*Instructions for the task*: Rewrite the stretch from the line containing "pose: elev=89.8 azim=294.2" through the line containing "Dot at: (236, 284)", replacing every "dist" with "distance" and keeping all else the same.

[Dataset records]
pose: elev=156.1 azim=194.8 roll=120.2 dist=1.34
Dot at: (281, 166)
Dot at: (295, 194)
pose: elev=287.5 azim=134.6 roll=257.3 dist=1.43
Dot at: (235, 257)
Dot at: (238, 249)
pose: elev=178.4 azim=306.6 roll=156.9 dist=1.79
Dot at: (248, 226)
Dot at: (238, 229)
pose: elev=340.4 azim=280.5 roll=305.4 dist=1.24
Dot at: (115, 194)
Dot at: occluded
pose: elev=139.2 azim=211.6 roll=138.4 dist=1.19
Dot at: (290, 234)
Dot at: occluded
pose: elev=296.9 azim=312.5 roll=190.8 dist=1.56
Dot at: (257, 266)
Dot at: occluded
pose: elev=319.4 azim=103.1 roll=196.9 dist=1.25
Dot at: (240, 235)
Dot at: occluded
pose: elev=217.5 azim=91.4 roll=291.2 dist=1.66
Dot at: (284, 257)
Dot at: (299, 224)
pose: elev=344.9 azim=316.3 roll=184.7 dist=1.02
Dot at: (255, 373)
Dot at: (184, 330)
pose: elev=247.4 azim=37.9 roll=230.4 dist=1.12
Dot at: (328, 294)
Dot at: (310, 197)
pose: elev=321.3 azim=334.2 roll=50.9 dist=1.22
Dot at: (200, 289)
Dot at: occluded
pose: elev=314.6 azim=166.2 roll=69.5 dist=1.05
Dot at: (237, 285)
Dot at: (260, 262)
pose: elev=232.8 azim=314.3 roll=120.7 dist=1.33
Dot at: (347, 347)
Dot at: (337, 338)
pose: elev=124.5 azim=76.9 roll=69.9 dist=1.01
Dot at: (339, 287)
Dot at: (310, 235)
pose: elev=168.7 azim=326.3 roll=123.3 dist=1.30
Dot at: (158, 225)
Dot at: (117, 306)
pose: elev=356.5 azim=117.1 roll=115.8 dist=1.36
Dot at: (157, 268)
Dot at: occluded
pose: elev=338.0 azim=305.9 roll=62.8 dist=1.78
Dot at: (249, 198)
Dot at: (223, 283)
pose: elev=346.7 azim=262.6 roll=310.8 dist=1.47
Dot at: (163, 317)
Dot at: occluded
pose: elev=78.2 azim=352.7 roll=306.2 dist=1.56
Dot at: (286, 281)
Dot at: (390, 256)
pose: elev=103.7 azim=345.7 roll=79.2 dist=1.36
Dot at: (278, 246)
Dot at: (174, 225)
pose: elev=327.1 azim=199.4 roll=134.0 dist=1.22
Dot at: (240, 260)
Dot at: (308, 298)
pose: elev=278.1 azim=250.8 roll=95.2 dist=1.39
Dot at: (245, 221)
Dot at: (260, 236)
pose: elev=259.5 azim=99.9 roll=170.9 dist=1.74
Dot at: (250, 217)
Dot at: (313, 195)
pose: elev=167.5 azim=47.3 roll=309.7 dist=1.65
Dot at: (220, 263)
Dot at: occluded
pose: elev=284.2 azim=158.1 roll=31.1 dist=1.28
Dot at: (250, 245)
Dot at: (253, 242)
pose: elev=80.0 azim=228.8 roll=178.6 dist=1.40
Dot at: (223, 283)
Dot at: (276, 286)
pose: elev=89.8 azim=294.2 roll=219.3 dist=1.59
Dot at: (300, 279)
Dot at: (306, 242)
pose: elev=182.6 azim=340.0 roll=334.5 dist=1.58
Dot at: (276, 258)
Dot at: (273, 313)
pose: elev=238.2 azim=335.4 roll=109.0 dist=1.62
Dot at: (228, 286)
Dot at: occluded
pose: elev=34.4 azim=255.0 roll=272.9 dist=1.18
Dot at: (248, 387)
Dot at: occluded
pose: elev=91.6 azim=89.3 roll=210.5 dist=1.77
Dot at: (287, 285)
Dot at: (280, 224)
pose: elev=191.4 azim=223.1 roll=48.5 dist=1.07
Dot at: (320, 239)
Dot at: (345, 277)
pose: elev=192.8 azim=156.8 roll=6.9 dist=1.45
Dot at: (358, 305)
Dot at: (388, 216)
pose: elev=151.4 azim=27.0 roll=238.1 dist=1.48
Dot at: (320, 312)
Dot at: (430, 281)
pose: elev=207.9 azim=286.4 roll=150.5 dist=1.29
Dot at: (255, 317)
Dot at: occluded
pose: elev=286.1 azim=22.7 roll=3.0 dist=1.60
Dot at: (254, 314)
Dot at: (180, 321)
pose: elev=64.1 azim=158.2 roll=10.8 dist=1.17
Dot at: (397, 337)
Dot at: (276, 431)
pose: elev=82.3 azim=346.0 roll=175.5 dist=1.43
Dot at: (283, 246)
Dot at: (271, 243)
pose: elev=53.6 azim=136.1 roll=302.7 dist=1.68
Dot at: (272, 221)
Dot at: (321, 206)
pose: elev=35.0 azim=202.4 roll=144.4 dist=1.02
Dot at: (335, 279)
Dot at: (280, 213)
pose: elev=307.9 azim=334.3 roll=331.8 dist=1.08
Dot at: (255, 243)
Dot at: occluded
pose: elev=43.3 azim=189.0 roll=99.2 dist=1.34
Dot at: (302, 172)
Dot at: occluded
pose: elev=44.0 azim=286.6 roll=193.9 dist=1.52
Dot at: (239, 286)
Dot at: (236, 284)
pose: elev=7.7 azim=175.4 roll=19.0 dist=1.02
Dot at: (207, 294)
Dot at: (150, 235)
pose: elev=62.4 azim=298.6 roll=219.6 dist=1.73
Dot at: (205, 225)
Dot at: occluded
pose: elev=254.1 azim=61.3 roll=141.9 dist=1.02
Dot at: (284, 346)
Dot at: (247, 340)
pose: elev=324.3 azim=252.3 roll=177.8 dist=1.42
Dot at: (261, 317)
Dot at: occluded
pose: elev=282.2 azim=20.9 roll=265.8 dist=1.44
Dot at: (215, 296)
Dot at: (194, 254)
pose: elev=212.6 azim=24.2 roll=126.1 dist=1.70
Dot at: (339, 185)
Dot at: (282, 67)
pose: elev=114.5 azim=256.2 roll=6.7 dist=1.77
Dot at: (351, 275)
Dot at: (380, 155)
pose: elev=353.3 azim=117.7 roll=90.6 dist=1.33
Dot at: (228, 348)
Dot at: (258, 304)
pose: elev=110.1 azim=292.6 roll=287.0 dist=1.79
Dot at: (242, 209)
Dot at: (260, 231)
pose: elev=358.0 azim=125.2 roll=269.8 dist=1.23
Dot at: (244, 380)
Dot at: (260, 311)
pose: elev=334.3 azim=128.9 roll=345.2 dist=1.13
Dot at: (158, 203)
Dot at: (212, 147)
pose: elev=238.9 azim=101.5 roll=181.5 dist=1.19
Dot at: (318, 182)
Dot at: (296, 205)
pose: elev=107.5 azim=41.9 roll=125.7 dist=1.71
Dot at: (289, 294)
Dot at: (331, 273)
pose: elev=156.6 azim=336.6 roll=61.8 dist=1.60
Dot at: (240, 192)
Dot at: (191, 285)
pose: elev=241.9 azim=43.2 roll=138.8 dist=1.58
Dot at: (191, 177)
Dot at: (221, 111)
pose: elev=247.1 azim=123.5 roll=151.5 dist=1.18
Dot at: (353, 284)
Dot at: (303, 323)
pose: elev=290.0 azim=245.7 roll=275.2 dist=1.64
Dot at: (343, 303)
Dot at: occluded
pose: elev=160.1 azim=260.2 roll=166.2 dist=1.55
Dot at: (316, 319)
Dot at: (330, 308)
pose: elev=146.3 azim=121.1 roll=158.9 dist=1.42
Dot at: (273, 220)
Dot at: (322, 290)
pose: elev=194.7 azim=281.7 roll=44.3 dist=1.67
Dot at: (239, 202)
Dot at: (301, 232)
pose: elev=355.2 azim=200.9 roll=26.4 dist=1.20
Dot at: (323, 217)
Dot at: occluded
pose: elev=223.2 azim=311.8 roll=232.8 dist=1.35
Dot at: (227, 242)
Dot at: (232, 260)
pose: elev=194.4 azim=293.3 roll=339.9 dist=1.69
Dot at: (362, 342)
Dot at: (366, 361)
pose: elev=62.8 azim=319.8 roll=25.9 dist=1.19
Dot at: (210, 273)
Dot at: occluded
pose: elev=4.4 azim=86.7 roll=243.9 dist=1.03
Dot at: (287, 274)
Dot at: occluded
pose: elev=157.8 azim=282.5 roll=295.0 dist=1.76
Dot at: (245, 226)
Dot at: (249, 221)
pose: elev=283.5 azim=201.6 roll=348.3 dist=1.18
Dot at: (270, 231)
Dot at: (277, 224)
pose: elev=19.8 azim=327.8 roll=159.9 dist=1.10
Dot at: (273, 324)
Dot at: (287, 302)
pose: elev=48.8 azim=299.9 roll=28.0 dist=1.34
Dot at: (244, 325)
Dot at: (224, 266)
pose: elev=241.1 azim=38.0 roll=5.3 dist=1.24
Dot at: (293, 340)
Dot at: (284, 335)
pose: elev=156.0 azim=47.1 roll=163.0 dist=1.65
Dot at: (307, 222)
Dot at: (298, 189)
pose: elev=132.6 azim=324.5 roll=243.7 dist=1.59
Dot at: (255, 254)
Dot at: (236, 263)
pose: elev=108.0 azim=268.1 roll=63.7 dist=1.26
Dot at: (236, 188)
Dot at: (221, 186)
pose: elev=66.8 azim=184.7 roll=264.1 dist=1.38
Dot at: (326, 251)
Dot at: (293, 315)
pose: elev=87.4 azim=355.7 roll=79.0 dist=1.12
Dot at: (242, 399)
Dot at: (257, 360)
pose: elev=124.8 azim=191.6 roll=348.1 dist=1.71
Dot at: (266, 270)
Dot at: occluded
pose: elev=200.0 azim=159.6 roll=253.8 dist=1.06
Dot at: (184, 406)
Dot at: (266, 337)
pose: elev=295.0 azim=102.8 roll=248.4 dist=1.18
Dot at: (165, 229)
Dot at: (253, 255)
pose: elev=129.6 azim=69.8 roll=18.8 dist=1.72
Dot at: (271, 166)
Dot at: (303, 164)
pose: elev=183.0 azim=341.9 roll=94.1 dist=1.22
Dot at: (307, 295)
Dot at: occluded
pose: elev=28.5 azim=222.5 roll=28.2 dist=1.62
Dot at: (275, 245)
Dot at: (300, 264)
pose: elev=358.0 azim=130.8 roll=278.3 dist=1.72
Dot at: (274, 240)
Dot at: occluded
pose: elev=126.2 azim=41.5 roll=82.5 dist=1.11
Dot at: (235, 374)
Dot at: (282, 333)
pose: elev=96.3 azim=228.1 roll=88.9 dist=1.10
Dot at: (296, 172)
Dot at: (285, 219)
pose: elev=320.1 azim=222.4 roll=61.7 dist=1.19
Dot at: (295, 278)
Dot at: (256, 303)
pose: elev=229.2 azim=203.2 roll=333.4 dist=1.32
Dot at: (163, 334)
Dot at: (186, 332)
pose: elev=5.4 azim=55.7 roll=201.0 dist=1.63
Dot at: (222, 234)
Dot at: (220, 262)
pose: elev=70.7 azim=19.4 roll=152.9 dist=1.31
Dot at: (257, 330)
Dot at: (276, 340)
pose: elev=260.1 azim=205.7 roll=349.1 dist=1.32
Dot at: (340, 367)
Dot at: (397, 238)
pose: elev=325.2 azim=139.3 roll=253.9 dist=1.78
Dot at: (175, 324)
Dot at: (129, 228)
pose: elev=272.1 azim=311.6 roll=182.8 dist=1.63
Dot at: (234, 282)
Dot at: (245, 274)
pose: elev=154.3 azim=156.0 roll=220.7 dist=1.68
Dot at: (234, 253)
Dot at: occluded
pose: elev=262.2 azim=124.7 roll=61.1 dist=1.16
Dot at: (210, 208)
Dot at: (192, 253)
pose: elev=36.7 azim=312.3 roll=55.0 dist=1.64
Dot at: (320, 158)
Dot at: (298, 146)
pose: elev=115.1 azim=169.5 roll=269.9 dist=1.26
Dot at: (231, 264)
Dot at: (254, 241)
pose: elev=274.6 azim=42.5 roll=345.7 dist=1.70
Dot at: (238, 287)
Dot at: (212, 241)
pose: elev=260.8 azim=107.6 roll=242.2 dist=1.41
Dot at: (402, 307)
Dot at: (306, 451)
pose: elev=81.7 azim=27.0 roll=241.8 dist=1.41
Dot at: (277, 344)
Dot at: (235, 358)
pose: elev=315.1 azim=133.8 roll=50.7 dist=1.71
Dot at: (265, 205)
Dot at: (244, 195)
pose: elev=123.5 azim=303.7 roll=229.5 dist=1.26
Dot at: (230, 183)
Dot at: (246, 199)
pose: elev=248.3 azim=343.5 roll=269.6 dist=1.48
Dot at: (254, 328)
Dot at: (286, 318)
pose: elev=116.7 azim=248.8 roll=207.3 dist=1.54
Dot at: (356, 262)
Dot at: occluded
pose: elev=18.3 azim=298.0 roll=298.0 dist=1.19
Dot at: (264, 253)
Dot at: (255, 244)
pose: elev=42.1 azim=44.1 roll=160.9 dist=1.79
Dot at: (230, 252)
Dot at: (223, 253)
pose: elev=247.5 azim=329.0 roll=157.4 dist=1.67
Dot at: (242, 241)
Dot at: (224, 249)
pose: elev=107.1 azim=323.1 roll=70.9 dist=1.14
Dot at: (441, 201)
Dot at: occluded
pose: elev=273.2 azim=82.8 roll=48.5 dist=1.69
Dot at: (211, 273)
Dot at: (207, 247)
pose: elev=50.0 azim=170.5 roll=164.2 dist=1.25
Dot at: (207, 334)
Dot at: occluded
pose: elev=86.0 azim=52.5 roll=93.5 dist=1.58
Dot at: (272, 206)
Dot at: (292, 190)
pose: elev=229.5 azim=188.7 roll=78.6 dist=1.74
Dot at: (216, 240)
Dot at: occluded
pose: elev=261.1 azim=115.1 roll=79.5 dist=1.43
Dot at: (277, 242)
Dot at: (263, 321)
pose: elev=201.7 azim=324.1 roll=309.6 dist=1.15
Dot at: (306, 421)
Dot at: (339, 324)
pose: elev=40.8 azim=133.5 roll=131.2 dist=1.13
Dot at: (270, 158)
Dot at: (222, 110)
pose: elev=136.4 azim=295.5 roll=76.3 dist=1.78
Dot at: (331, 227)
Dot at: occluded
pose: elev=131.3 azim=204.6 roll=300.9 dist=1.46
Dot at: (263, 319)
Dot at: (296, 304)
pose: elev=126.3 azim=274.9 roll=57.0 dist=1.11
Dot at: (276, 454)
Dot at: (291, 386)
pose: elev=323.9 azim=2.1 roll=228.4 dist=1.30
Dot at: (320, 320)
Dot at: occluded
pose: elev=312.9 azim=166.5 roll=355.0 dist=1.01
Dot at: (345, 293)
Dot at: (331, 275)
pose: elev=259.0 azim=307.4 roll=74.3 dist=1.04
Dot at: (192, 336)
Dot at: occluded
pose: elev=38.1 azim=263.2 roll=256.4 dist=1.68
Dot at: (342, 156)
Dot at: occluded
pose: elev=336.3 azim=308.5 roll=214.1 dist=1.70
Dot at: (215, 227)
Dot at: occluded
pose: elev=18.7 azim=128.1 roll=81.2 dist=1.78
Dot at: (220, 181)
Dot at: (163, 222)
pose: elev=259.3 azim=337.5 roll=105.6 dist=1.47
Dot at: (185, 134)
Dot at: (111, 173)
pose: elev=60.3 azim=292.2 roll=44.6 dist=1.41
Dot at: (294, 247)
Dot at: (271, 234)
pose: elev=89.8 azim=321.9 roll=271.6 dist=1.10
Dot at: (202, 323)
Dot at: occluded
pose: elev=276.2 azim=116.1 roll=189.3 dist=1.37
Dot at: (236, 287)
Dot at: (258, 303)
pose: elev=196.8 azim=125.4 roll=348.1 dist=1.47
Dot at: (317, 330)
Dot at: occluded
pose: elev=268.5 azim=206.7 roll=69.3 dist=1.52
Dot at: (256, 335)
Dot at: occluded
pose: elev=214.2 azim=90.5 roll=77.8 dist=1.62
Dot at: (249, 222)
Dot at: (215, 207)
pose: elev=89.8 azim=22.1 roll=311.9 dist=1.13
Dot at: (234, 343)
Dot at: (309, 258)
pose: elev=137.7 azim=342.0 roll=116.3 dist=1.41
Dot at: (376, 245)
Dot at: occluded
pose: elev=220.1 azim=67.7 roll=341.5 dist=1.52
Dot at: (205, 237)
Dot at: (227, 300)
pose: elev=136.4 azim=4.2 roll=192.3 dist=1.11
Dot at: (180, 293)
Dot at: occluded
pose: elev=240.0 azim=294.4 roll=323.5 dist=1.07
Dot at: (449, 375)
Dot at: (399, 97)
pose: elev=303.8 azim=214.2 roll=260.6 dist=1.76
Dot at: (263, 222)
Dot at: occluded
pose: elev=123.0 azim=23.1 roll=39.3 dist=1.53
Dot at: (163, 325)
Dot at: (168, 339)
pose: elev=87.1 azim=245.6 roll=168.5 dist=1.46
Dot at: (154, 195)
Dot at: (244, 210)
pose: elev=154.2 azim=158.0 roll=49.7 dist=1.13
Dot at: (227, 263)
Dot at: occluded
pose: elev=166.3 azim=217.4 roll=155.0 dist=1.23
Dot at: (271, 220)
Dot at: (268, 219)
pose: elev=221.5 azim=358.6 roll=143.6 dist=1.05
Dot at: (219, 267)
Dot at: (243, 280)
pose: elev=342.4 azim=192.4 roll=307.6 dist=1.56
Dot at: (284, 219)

*Expected output*:
pose: elev=89.8 azim=294.2 roll=219.3 distance=1.59
Dot at: (300, 279)
Dot at: (306, 242)
pose: elev=182.6 azim=340.0 roll=334.5 distance=1.58
Dot at: (276, 258)
Dot at: (273, 313)
pose: elev=238.2 azim=335.4 roll=109.0 distance=1.62
Dot at: (228, 286)
Dot at: occluded
pose: elev=34.4 azim=255.0 roll=272.9 distance=1.18
Dot at: (248, 387)
Dot at: occluded
pose: elev=91.6 azim=89.3 roll=210.5 distance=1.77
Dot at: (287, 285)
Dot at: (280, 224)
pose: elev=191.4 azim=223.1 roll=48.5 distance=1.07
Dot at: (320, 239)
Dot at: (345, 277)
pose: elev=192.8 azim=156.8 roll=6.9 distance=1.45
Dot at: (358, 305)
Dot at: (388, 216)
pose: elev=151.4 azim=27.0 roll=238.1 distance=1.48
Dot at: (320, 312)
Dot at: (430, 281)
pose: elev=207.9 azim=286.4 roll=150.5 distance=1.29
Dot at: (255, 317)
Dot at: occluded
pose: elev=286.1 azim=22.7 roll=3.0 distance=1.60
Dot at: (254, 314)
Dot at: (180, 321)
pose: elev=64.1 azim=158.2 roll=10.8 distance=1.17
Dot at: (397, 337)
Dot at: (276, 431)
pose: elev=82.3 azim=346.0 roll=175.5 distance=1.43
Dot at: (283, 246)
Dot at: (271, 243)
pose: elev=53.6 azim=136.1 roll=302.7 distance=1.68
Dot at: (272, 221)
Dot at: (321, 206)
pose: elev=35.0 azim=202.4 roll=144.4 distance=1.02
Dot at: (335, 279)
Dot at: (280, 213)
pose: elev=307.9 azim=334.3 roll=331.8 distance=1.08
Dot at: (255, 243)
Dot at: occluded
pose: elev=43.3 azim=189.0 roll=99.2 distance=1.34
Dot at: (302, 172)
Dot at: occluded
pose: elev=44.0 azim=286.6 roll=193.9 distance=1.52
Dot at: (239, 286)
Dot at: (236, 284)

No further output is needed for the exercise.